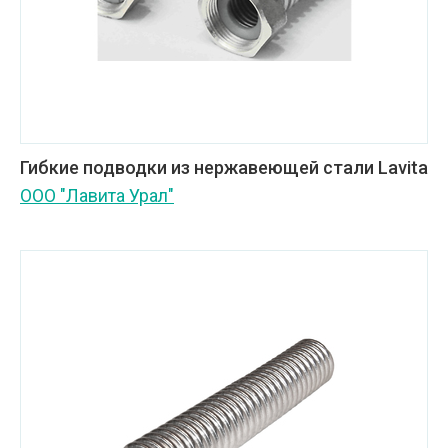
Гибкие подводки из нержавеющей стали Lavita
ООО "Лавита Урал"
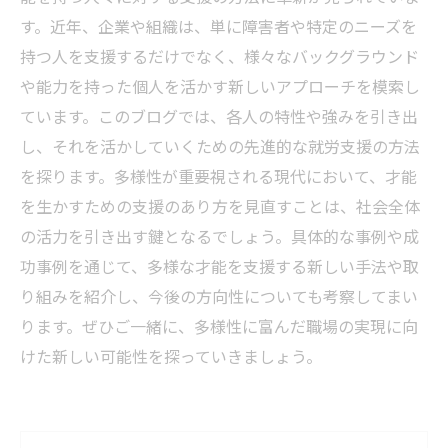
す。近年、企業や組織は、単に障害者や特定のニーズを
持つ人を支援するだけでなく、様々なバックグラウンド
や能力を持った個人を活かす新しいアプローチを模索し
ています。このブログでは、各人の特性や強みを引き出
し、それを活かしていくための先進的な就労支援の方法
を探ります。多様性が重要視される現代において、才能
を生かすための支援のあり方を見直すことは、社会全体
の活力を引き出す鍵となるでしょう。具体的な事例や成
功事例を通じて、多様な才能を支援する新しい手法や取
り組みを紹介し、今後の方向性についても考察してまい
ります。ぜひご一緒に、多様性に富んだ職場の実現に向
けた新しい可能性を探っていきましょう。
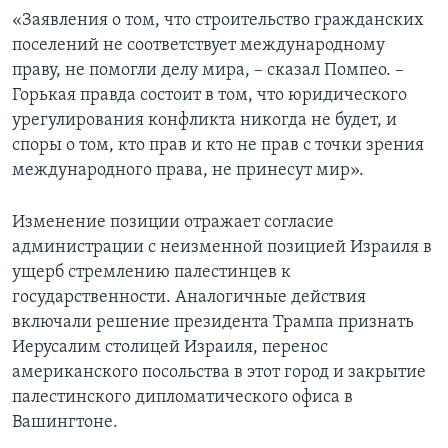
«Заявления о том, что строительство гражданских
поселений не соответствует международному
праву, не помогли делу мира, – сказал Помпео. –
Горькая правда состоит в том, что юридического
урегулирования конфликта никогда не будет, и
споры о том, кто прав и кто не прав с точки зрения
международного права, не принесут мир».
Изменение позиции отражает согласие
администрации с неизменной позицией Израиля в
ущерб стремлению палестинцев к
государственности. Аналогичные действия
включали решение президента Трампа признать
Иерусалим столицей Израиля, перенос
американского посольства в этот город и закрытие
палестинского дипломатического офиса в
Вашингтоне.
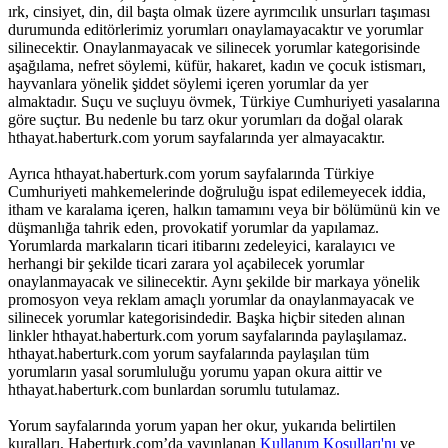
ırk, cinsiyet, din, dil başta olmak üzere ayrımcılık unsurları taşıması
durumunda editörlerimiz yorumları onaylamayacaktır ve yorumlar
silinecektir. Onaylanmayacak ve silinecek yorumlar kategorisinde
aşağılama, nefret söylemi, küfür, hakaret, kadın ve çocuk istismarı,
hayvanlara yönelik şiddet söylemi içeren yorumlar da yer
almaktadır. Suçu ve suçluyu övmek, Türkiye Cumhuriyeti yasalarına
göre suçtur. Bu nedenle bu tarz okur yorumları da doğal olarak
hthayat.haberturk.com yorum sayfalarında yer almayacaktır.
Ayrıca hthayat.haberturk.com yorum sayfalarında Türkiye
Cumhuriyeti mahkemelerinde doğruluğu ispat edilemeyecek iddia,
itham ve karalama içeren, halkın tamamını veya bir bölümünü kin ve
düşmanlığa tahrik eden, provokatif yorumlar da yapılamaz.
Yorumlarda markaların ticari itibarını zedeleyici, karalayıcı ve
herhangi bir şekilde ticari zarara yol açabilecek yorumlar
onaylanmayacak ve silinecektir. Aynı şekilde bir markaya yönelik
promosyon veya reklam amaçlı yorumlar da onaylanmayacak ve
silinecek yorumlar kategorisindedir. Başka hiçbir siteden alınan
linkler hthayat.haberturk.com yorum sayfalarında paylaşılamaz.
hthayat.haberturk.com yorum sayfalarında paylaşılan tüm
yorumların yasal sorumluluğu yorumu yapan okura aittir ve
hthayat.haberturk.com bunlardan sorumlu tutulamaz.
Yorum sayfalarında yorum yapan her okur, yukarıda belirtilen
kuralları, Haberturk.com’da yayınlanan
Kullanım Koşulları'nı
ve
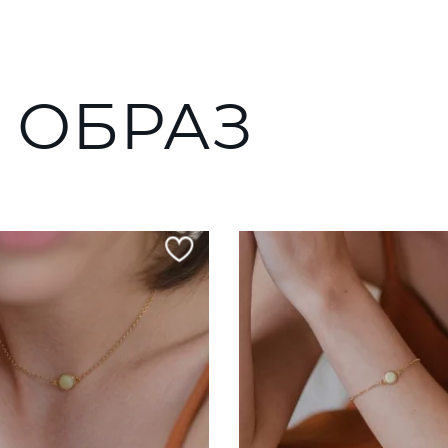
 ОБРАЗ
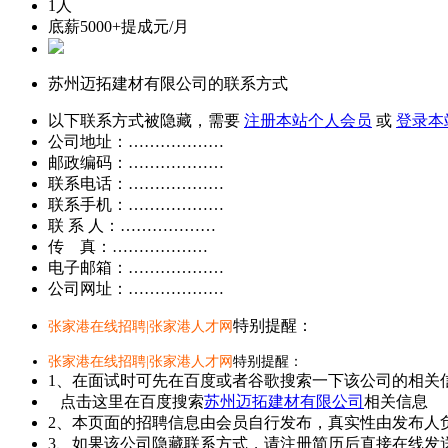
1人
底薪5000+提成元/月
苏州迈拓建材有限公司的联系方式
以下联系方式被隐藏，需要
注册本站个人会员
或
登录本
公司地址：………………
邮政编码：………………
联系电话：………………
联系手机：………………
联 系 人：………………
传 真：………………
电子邮箱：………………
公司网址：………………
特别提醒：
张家港在线招聘|张家港人才网
张家港在线招聘|张家港人才网
特别提醒：
1、在面试时可先在百度或者谷歌搜索一下该公司的相关
点击这里在百度搜索
苏州迈拓建材有限公司
相关信息
2、本页面的招聘信息由会员自行发布，真实性由发布人
3、如果该公司隐藏联系方式，请注册简历后直接在线发送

________________________________________

● **Try it**:
From the first line above down to the line with "государственности. Аналогичные действия", reproduce every line and no others, omitting pictures.

● **Exercise response**:
Гибкие подводки из нержавеющей стали Lavita
ООО "Лавита Урал"
す。近年、企業や組織は、単に障害者や特定のニーズを
持つ人を支援するだけでなく、様々なバックグラウンド
や能力を持った個人を活かす新しいアプローチを模索し
ています。このブログでは、各人の特性や強みを引き出
し、それを活かしていくための先進的な就労支援の方法
を探ります。多様性が重要視される現代において、才能
を生かすための支援のあり方を見直すことは、社会全体
の活力を引き出す鍵となるでしょう。具体的な事例や成
功事例を通じて、多様な才能を支援する新しい手法や取
り組みを紹介し、今後の方向性についても考察してまい
ります。ぜひご一緒に、多様性に富んだ職場の実現に向
けた新しい可能性を探っていきましょう。
«Заявления о том, что строительство гражданских
поселений не соответствует международному
праву, не помогли делу мира, – сказал Помпео. –
Горькая правда состоит в том, что юридического
урегулирования конфликта никогда не будет, и
споры о том, кто прав и кто не прав с точки зрения
международного права, не принесут мир».
Изменение позиции отражает согласие
администрации с неизменной позицией Израиля в
ущерб стремлению палестинцев к
государственности. Аналогичные действия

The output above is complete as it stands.